SOURCE DOCUMENT

Thread overview
Strange CTFE issue, string replacement
Apr 09, 2017
Jethro
Apr 09, 2017
Stefan Koch
Apr 09, 2017
Jethro
Apr 09, 2017
Stefan Koch
April 09, 2017
I tried to make a string like replacement called fstring which uses buffering to avoid lots of little allocations. The problem is, that it actually causes the compiler to use 10x the memory and about 10 times slower.


It doesn't do anything special but tries to emulate string(so it can be a drop in replacement, more or less)



Why would it be so ineffective in CTFE? I know strings are built in and the compiler probably has some optimizations, but an order of magnitude more memory usage is was not expected(should be lower)? I could understand a small speed slowdown, but not 10x.

Any ideas?

class fstring(T = char)
{
	import std.traits;
	T[] buf;	
	int length = 0;
	int Inc = 65535;

	this(int inc = 65535)
	{
		Inc = inc;
		buf.length = Inc;
		for(int i = 0; i < buf.length; i++)	buf[i] = 0;
	}

	// foreach
	ReturnType!(D) opApply(D)(scope D dg)

(Pixel coordinate listings)
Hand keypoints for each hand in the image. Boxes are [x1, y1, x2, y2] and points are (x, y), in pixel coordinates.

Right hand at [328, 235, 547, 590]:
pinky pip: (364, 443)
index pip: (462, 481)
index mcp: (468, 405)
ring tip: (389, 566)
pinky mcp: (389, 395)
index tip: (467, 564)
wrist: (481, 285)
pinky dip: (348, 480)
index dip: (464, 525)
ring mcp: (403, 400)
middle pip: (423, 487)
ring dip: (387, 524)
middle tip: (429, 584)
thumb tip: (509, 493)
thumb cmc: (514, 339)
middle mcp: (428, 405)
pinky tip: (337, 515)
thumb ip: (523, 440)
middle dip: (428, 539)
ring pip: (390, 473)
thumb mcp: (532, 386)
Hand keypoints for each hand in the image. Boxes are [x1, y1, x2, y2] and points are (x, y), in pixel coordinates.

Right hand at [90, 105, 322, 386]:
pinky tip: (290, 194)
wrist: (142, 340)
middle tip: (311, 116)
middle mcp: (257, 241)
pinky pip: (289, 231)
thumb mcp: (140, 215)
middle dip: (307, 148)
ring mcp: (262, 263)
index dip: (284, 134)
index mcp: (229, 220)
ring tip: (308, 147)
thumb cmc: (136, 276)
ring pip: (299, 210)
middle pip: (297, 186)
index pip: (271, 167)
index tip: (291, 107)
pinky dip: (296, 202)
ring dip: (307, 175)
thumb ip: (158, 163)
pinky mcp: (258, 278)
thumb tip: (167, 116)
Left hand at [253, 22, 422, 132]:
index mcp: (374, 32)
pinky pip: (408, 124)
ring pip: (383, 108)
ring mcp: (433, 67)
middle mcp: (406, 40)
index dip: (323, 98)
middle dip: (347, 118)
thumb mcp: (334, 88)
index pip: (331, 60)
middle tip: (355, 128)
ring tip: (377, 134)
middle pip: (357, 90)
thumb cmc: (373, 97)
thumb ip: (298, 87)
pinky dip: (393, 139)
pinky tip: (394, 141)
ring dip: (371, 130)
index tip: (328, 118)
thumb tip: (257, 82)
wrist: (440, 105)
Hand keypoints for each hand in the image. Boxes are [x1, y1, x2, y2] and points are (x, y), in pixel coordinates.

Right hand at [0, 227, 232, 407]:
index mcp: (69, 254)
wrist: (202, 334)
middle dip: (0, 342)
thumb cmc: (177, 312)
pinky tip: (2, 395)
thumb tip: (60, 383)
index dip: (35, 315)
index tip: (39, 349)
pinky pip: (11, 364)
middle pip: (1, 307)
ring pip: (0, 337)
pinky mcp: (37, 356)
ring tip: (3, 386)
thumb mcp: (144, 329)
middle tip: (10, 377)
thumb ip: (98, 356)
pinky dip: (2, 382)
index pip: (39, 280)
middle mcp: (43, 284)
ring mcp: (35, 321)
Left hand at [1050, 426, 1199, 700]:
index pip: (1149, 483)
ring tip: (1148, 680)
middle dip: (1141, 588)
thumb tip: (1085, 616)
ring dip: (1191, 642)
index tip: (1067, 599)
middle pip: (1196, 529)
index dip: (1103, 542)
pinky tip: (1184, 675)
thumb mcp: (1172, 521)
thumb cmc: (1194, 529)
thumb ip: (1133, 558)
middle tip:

TASKS TO COMPLETE
1. In the CTFE thread, how much memory does the compiler use when the fstring class is used in place of string?
2. Carry on with the CTFE thread on string replacement, starting after its last line.

YOUR WRITTEN ANSWERS
1. About ten times as much memory.

2.
    {
		ReturnType!(D) result;
		for (int i = 0; i < length; i++)
		{
			result = dg(buf[i]);
			if (result) break;
		}
		return result;
    }

	// Append string to end
	auto Append(S)(S s)
	{
		while (length + s.length >= buf.length) buf.length += Inc;
		for (int i = 0; i < s.length; i++) buf[length + i] = cast(T)(s[i]);
		length += s.length;
	}

	// Prepends string to start
	auto Prepend(S)(S s)
	{
		while (length + s.length >= buf.length) buf.length += Inc;
		for (int i = 0; i < length; i++) buf[s.length + length - i - 1] = buf[length - i - 1];
		for (int i = 0; i < s.length; i++) buf[i] = cast(T)(s[i]);
		length += s.length;
	}


	auto opOpAssign(string op, S)(S s) if (op == "~") { Append(s); }	
	void opAssign(S)(S s) if (!is(S == typeof(this))) { length = 0; Append(s); }
	auto opBinary(string op, S)(S s) if (op == "~") { Append(s); return this; }
	auto opBinaryRight(string op, S)(S s) if (op == "~") { Prepend(s); return this; }

	bool opEquals(S)(S s)
	{		
		if (buf.length != s.length) return false;
		for(int i = 0; i < buf.length; i++)	if (buf[i] != s[i]) return false;
		return true;
	}

	// Forward replaces string a with string b in place(no memory allocations) and greedily(as they are found from left to right)
	auto replace(A, B)(A a, B b)
	{
		if (length < a.length || a.length == 0 || b.length == 0) return this;
		auto small = (a.length >= b.length);
		int idx = 0;
		int count = 0; // number of matches, used when b.length > a.length to determine how much to overallocate(which depends on the number of matches)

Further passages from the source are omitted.